Лэнкот слушал Гибневича, в душе уже снова восхищаясь им. Его метафоры действовали на воображение. Теперь Лэнкоту и собственное поражение представлялось уже в новом свете, опоэтизированным, полным глубокого общечеловеческого значения, а редакция «Голоса» — как бы роковым созвездием, враждебным ему. Он даже глаза полузакрыл, чтобы лучше это осмыслить.
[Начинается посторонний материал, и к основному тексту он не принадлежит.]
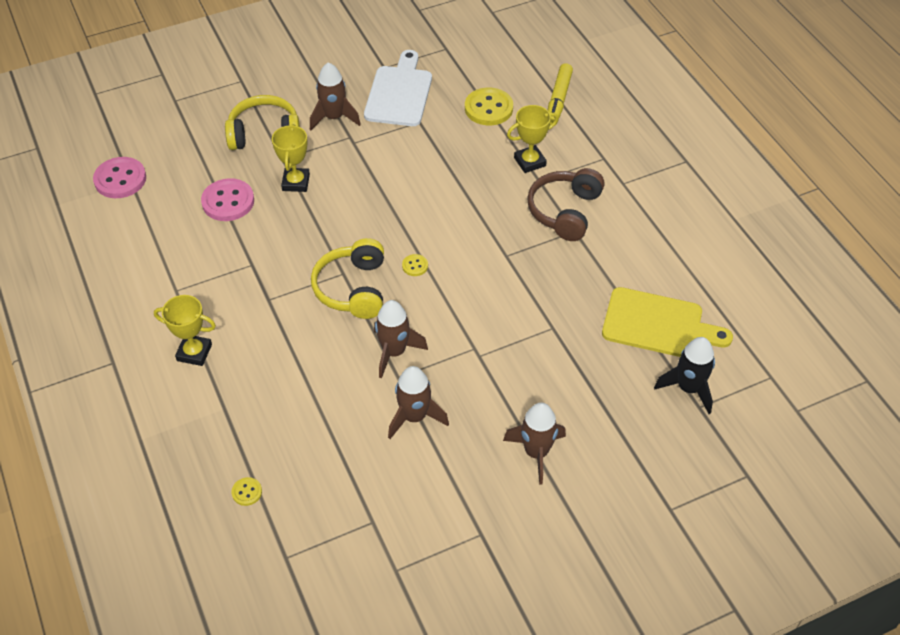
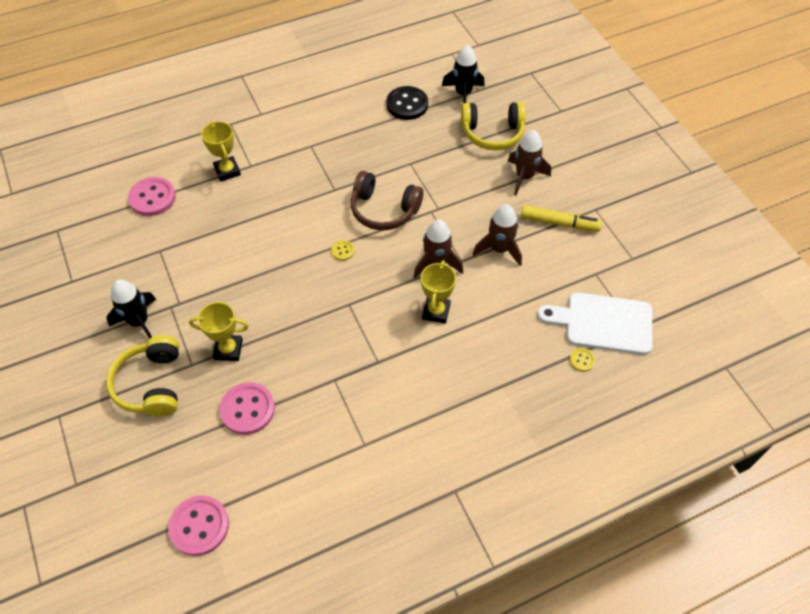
camera: 90 degrees left, 5 degrees up
yellow trophy [154,295,216,366] -> yellow trophy moved to [421,260,456,324]
brown rocket [310,62,361,130] -> black rocket [107,280,156,339]
yellow headphones [311,238,384,319] -> yellow headphones moved to [461,102,526,150]
white cutting board [364,50,432,126] -> white cutting board moved to [537,292,652,355]
yellow button [465,88,513,125] -> pink button [128,177,176,216]
brown headphones [527,168,604,241] -> brown headphones moved to [351,171,423,230]
yellow marker [548,63,573,125] -> yellow marker moved to [521,205,602,232]
yellow cutting board [602,287,733,357] -> black button [386,86,428,120]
И задумавшись, смотрел из-под ресниц на плоские золотые часы фирмы «Шаффгаузен», украшавшие руку Гибневича. «Интересно, сколько он за них заплатил?» — подумал он невольно.

— Однако уже поздно, — пробормотал инженер, очнувшись от минутного раздумья. Он допил чай и бросил окурок в пепельницу.

— Послушайте, — он понизил голос. — Нам надо сговориться относительно нескольких мелочей. Это для того, чтобы не вышло недоразумений. Итак, во-первых, мы с вами незнакомы. Ясно?

Лэнкот утвердительно кивнул.

Тон у Гибневича был повелительный, с едва заметным оттенком презрения. Он был крупнее и сильнее Лэнкота и требовал от него послушания. Презрение чувствовалось и в его отвислой нижней губе, которая придавала ему сходство с седым бульдогом. Обращаясь к Лэнкоту, он смотрел на него так, как смотрят на улитку, держа ее на ладони.

— Опровержение, посланное вами в воеводский комитет, возбудило кое-какие подозрения. На днях у меня там был разговор. И я подметил… Не скажу, чтобы недоверие к себе, но некоторую холодность. Они говорят, что мнение вашей газеты о деле «Искры» помешало им разглядеть «истинную картину». Вы же знаете наших провинциальных общественных деятелей: ограниченность плюс бдительность. Робеспьеры с мозгами Михалка[34]. Некоторые житейские истины им органически чужды. В особенности, всякие мелкие уступки здравому смыслу. Да. Вам ясен ход моих мыслей? Тогда имейте в виду: если станет известно, что некоторые… гм… заявления и выводы возникли по нашей общей инициативе, то и мне и вам не поздоровится. Между прочим, я именно поэтому приехал не в редакцию, а к вам на квартиру. Вы меня поняли?